Diese Predigt amüsierte den Engländer nun gewaltig, und er bog sich mit abgehacktem, kurzem Lachen in den Stuhl zurück. Es war sein Klubgelächter, und sie liebte es an ihm. Was sie denke! Er verstehe doch, Teufel ja, eine Masse Spaß. Man müsse sich anpassen; sie habe recht! – Worauf sie sagte, daß es sehr tolerant von ihm wäre, ihren Standpunkt zu teilen. Hierauf steckten sie die Köpfe zusammen und prusteten sich wie zwei große Kinder ins Gesicht. Mit Mühe beherrscht, blinzelten sie sich die Augen nach einem Schluck Champagner wieder blank. Diese Heiterkeit ging nicht nur auf Kosten Herrn Zinkeisens, dessen rotgesichtige Geschäftigkeit wieder im Saale spürbar wurde, sondern auch auf Kosten dieser ganzen hemmungslos schlemmenden Menschheit ohne Rasse. Ihr Gelächter war spurlos in der Musik untergegangen.

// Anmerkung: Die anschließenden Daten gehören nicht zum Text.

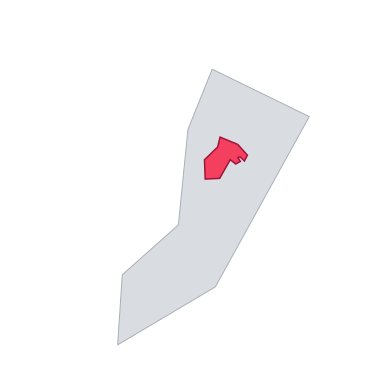 where Bel Air sits in Seychelles, rotated 61°
{"feature_id": "SYC-5206", "entity_name": "Bel Air", "entity_type": "state/province", "adm_level": 1, "iso_a3": "SYC", "parent_name": "Seychelles", "parent_adm1": "", "projection": "mercator", "projection_center": [55.454, -4.638], "detail": "fine", "context": "in_parent", "style": "filled", "palette": "rose", "viewbox_px": 384, "rotation_deg": 61, "n_neighbors": 0, "source": "natural_earth", "source_scale": "10m", "svg_char_len": 494}
<svg xmlns="http://www.w3.org/2000/svg" viewBox="0 0 384 384"><g transform="rotate(61 192 192)"><path d="M286.3,217.6L289.6,331.1L230.6,293.1L214.1,219.8L135.3,165.2L94.4,114.8L182.9,52.9L286.3,217.6Z" fill="#d9dde1" stroke="#a8b0b8" stroke-width="1"/><path d="M186.7,125.7L190.3,131.1L184.7,132.9L184.0,135.1L188.7,134.9L188.7,140.2L182.3,142.9L193.5,161.2L187.1,174.2L169.9,165.5L165.1,147.8L157.6,140.8L172.6,128.9L186.7,125.7Z" fill="#f43f5e" stroke="#9f1239" stroke-width="1.5"/></g></svg>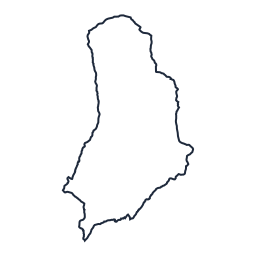 Brusturoasa, Bacau, Romania
{"feature_id": "2599482B60057151040295", "entity_name": "Brusturoasa", "entity_type": "district", "adm_level": 2, "iso_a3": "ROU", "parent_name": "Romania", "parent_adm1": "Bacau", "projection": "orthographic", "projection_center": [26.192, 46.569], "detail": "fine", "context": "isolated", "style": "outline", "palette": "slate", "viewbox_px": 256, "rotation_deg": 0, "n_neighbors": 0, "source": "geoboundaries", "source_scale": "gbopen_adm2", "svg_char_len": 5714}
<svg xmlns="http://www.w3.org/2000/svg" viewBox="0 0 256 256"><path d="M130.6,17.4L125.4,16.1L123.5,15.4L121.5,15.4L120.0,15.6L118.4,16.6L114.2,16.7L113.2,17.4L112.5,17.7L108.3,18.6L106.8,19.2L105.9,19.7L104.9,20.6L103.1,22.8L102.6,23.1L102.1,23.4L99.8,23.6L98.5,24.0L97.5,24.9L95.8,27.1L93.4,28.2L91.4,29.8L89.3,30.7L89.0,30.8L89.2,32.1L89.1,33.0L87.7,35.1L87.5,36.6L88.3,39.5L89.0,41.1L89.0,42.0L88.4,43.3L88.0,43.8L87.8,44.4L88.4,45.3L88.7,46.3L89.9,47.6L90.7,48.8L91.3,49.5L91.6,50.0L91.7,51.8L91.9,52.7L92.4,53.2L92.5,54.4L92.3,56.1L92.4,56.7L92.7,57.3L92.8,57.6L92.6,58.0L92.9,58.9L92.8,60.7L92.9,61.3L92.7,62.2L93.5,63.8L93.3,64.0L93.4,64.7L93.6,65.7L94.3,67.6L94.3,68.3L94.6,70.2L95.0,71.1L95.9,72.7L96.1,73.7L96.2,75.4L96.0,76.2L95.8,77.3L95.9,79.0L95.2,81.6L95.7,83.2L96.5,84.4L96.9,85.5L96.8,86.5L96.5,87.9L96.6,89.4L96.4,90.3L96.6,91.0L97.2,91.5L97.2,92.2L97.6,93.5L97.3,94.2L97.3,94.9L97.8,96.5L97.7,97.0L97.8,97.9L97.9,99.0L98.7,101.1L98.5,101.6L98.7,102.0L98.5,104.0L98.3,104.6L98.1,106.5L97.8,107.2L98.2,111.1L99.1,112.6L99.6,114.1L99.3,115.4L98.7,117.1L98.4,118.6L98.3,122.5L97.1,125.2L97.0,126.3L96.3,128.0L95.6,129.1L93.5,130.6L93.3,131.7L92.5,132.6L92.4,133.1L92.5,133.7L92.3,135.6L91.7,136.5L91.0,137.0L90.4,138.6L90.0,139.9L87.4,142.0L85.0,143.0L84.5,143.9L84.4,144.5L84.8,145.8L84.8,146.3L84.7,146.5L84.1,146.8L83.7,147.3L83.0,147.6L82.3,149.1L82.2,150.2L81.6,151.2L81.6,151.4L81.5,153.4L81.2,154.0L80.8,154.3L80.2,156.1L79.5,157.0L79.4,157.6L79.2,158.1L79.3,160.2L79.4,160.6L79.3,161.1L78.8,161.8L78.3,161.6L78.0,162.3L77.6,163.3L77.8,164.2L77.5,164.9L77.1,165.3L76.8,166.4L76.2,167.7L75.9,168.2L75.8,168.8L75.5,169.1L75.4,169.7L75.1,170.3L75.3,171.0L75.2,171.3L74.9,171.7L75.0,172.2L73.3,175.2L72.5,177.4L72.3,178.7L72.1,179.0L71.4,178.9L70.4,178.4L68.5,177.1L67.5,178.1L67.4,178.9L68.3,180.7L68.5,181.6L68.1,182.4L67.7,182.7L67.8,183.1L67.1,183.9L66.4,184.5L65.3,185.2L64.4,186.0L64.2,188.1L64.0,188.8L63.6,189.1L62.9,190.3L64.6,192.3L65.7,192.4L66.1,192.0L67.6,191.8L71.6,192.9L72.3,193.4L73.6,195.3L74.2,195.6L74.9,196.5L75.7,196.8L76.7,197.7L76.9,197.7L77.6,198.3L78.0,198.5L78.6,199.3L79.6,199.8L81.2,201.6L82.6,202.3L84.3,203.5L84.1,205.2L83.6,206.5L83.6,207.6L84.0,208.9L84.0,209.6L84.5,209.8L84.3,210.6L84.2,212.2L84.7,214.0L84.8,216.8L84.7,217.7L83.8,219.0L83.2,219.6L82.9,219.8L80.9,220.4L80.1,220.9L79.7,221.5L79.5,222.6L79.4,225.2L79.1,226.5L79.3,227.2L80.0,227.8L81.0,228.4L81.6,228.4L82.2,228.9L82.6,229.4L82.8,230.0L83.1,229.9L83.2,230.4L83.6,230.6L83.6,231.0L83.4,231.5L83.7,232.0L83.6,233.6L84.0,234.1L84.0,235.0L83.8,235.7L83.9,236.5L83.3,237.9L83.3,238.9L84.4,239.7L84.8,240.6L85.4,239.9L87.2,238.1L89.0,234.9L90.3,233.4L91.1,231.2L91.5,229.7L93.2,227.5L93.8,226.0L94.7,225.0L98.3,224.0L100.2,224.1L100.7,223.8L100.9,223.4L103.6,222.4L104.0,222.0L104.2,221.5L105.8,221.5L107.4,220.5L109.1,220.2L109.8,220.3L111.5,219.8L112.4,219.9L114.0,219.4L114.9,219.6L115.2,220.4L114.7,220.8L114.8,221.2L115.5,221.7L116.5,221.7L117.1,221.0L117.8,220.3L119.1,219.8L120.1,220.1L120.1,220.5L121.0,218.8L121.2,219.0L121.9,218.6L122.5,218.3L123.1,218.6L124.4,217.4L125.1,218.2L127.2,215.2L128.0,214.6L129.5,216.6L129.9,217.6L130.1,219.3L131.3,218.6L131.8,218.4L132.7,218.4L133.2,218.0L133.8,217.1L134.4,215.9L134.9,215.5L136.0,214.1L136.8,212.1L137.0,212.1L137.4,211.8L138.0,211.0L138.0,210.6L138.7,210.2L138.7,209.6L138.8,209.4L139.9,208.9L141.6,206.9L142.9,204.8L143.7,202.7L144.4,202.3L144.5,202.1L144.5,201.6L145.3,200.9L145.4,200.1L145.9,199.6L146.5,199.3L146.9,199.2L147.9,199.5L149.0,199.1L149.1,198.7L149.8,198.4L149.8,197.4L150.0,196.9L150.4,196.1L151.0,195.5L151.1,195.0L151.6,194.8L151.9,194.3L152.5,193.7L152.6,193.1L153.4,192.1L155.8,189.8L156.2,188.9L157.9,188.0L160.3,187.6L160.7,187.3L161.2,186.7L161.7,186.7L162.9,185.8L163.9,185.6L166.5,183.8L166.9,183.3L167.0,182.6L167.3,182.4L167.3,182.1L168.8,180.6L169.1,179.4L169.6,178.6L170.2,178.4L171.2,178.4L173.7,179.3L174.4,179.4L174.9,179.3L175.7,178.2L175.7,177.0L176.1,176.4L176.8,175.9L178.6,174.1L179.5,174.3L180.8,174.8L182.6,174.6L183.4,174.6L184.5,174.0L184.9,173.4L185.3,170.8L185.8,169.5L186.0,168.2L186.0,166.2L187.0,165.7L187.5,165.2L188.3,164.1L187.5,162.1L186.9,161.3L186.6,160.5L186.5,159.2L186.8,158.0L187.0,156.0L187.7,155.4L188.6,154.9L190.0,154.3L190.9,153.3L192.3,152.1L193.0,149.7L193.1,149.1L192.6,148.0L189.9,145.6L189.5,145.1L188.9,144.8L186.6,144.9L185.7,144.3L184.2,143.8L183.8,143.5L182.4,143.2L180.4,142.2L179.4,141.2L179.1,140.6L178.0,136.2L177.9,135.1L177.7,132.7L176.9,128.6L176.8,125.9L176.3,124.1L175.9,121.9L175.9,120.7L176.2,118.4L176.2,115.2L176.0,114.0L176.4,113.0L176.5,111.8L176.7,111.3L177.3,110.7L177.7,109.7L179.0,107.4L178.2,106.6L177.8,105.3L178.1,104.5L177.8,103.7L178.3,102.0L177.1,101.3L176.1,100.2L176.1,99.8L176.4,98.2L176.5,97.6L176.9,97.1L177.1,96.2L177.0,95.6L176.4,93.6L176.2,91.8L176.7,90.7L177.1,90.4L177.9,89.4L177.9,89.1L177.1,88.2L176.5,87.9L175.6,87.1L175.5,86.6L175.6,85.9L175.5,85.5L174.7,83.6L174.4,81.9L174.1,81.1L173.6,80.2L173.3,79.9L172.1,79.6L171.4,79.0L170.7,79.0L170.9,78.4L170.3,77.6L168.9,76.9L166.9,76.8L166.5,76.6L165.8,75.7L165.1,75.0L164.2,74.4L163.7,73.7L162.1,73.2L161.5,73.2L160.6,72.5L159.6,72.2L156.5,72.0L156.0,71.7L155.9,66.5L156.3,65.6L156.2,64.2L155.6,63.4L154.8,62.7L154.4,61.1L153.8,60.2L152.5,59.2L151.9,57.7L151.3,56.7L151.2,56.0L151.6,55.1L151.7,54.4L151.4,53.6L151.3,52.6L150.6,51.5L150.4,48.8L150.7,48.3L150.9,45.4L151.6,43.1L151.6,41.2L151.2,39.8L151.1,38.9L151.3,35.6L150.0,34.8L149.1,33.9L147.4,33.3L143.2,32.8L141.5,31.8L140.7,31.1L139.5,29.8L139.4,29.4L140.5,27.5L140.4,27.0L135.3,23.5L134.9,22.9L134.5,22.1L133.8,21.7L133.1,20.6L132.5,20.0L131.6,19.5L131.2,19.0L130.6,17.4Z" fill="none" stroke="#1e293b" stroke-width="2"/></svg>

Nun erschien Herr Zinkeisen und sagte mit einem Senkblick auf die Dame: »Es ist alles in bester Ordnung! Alles schon unterwegs!« – Dann postierte er sich etwa zwei Meter entfernt wieder in scheinbar unbeteiligter Aufseherhaltung neben den Tisch. Er versäumte nicht, kurze Ausflüge zu anderen minderwertigeren Herrschaften zu machen; doch nie entfernte er sich so weit, daß er nicht durch ein leichtes Wort wieder zurückgelotst werden konnte. Bei dem englischen Paar, das bester Laune schien, wurde der Wunsch nach einer zweiten Flasche Sekt lebendig. Das Zugehörigkeitsgefühl zu seinem Lieblingstisch wurde in Herrn Zinkeisen immer stärker. Auch blieben die drei Cocktails, die sich Herr Zinkeisen genehmigt, nicht ohne Wirkung: sie waren wie Benzin auf glimmendem Zunder. Er riskierte eine leichte Verbeugung, eine kleine Schelmerei: »Wir wollen es«, sprach er flüssig, »heute einmal auf eine Nacht ankommen lassen, was?« – Worauf die Dame mit einer Stimme, die von verschlucktem Lachen bebte, ihm recht gab und der Herr ihn einen verschmitzten alten Sünder nannte. Beschwingten Schrittes eilte er dem Kellner entgegen, den er ausgesandt, entraffte ihm die Flasche eigenhändig, entkorkte sie mit neckischen Gebärden und schenkte ein. Bei dieser Gelegenheit, ein boshafter Gott mochte wissen wie, benahm er sich ungeschickt. Vielleicht kam ihm blitzartig zum Bewußtsein, daß es mit der »Zugehörigkeit« doch eine eigene Bewandtnis habe . . . Jedenfalls zitterte seine Hand und der Sekt spritzte abseits, ja, einige Tropfen verirrten sich in den Busen der Dame. – Ein drohender Unterkiefer schob sich plötzlich wieder vor, und die Eingefrorenheit war da, das erkältende Moment. Die Dame sagte lediglich: »Eine Dusche . . .« – während von der anderen Seite her scheinbar von Turmeshöhe eine rostige Stimme laut wurde: »Nehmen Sie sich doch zusammen!« Der schwarzhaarige Kellner sprang sofort ein, der nicht umsonst von Neugier geplagt auf der Lauer gelegen hatte, und nahm Herrn Zinkeisen den Rest der beschämenden Beschäftigung ab. Diesem fuhr das Wort des Engländers wie eine kalte Nadel durchs Hirn. Schmerzhafte Verschiebungen geschahen in seinem Innern. Er raffte alle noch vorhandene Würde zusammen, trat erblassend vom Schauplatz und tat die halbe Stunde, da die Herrschaften noch speisten, nichts mehr dergleichen oder vielmehr nur das Nötigste.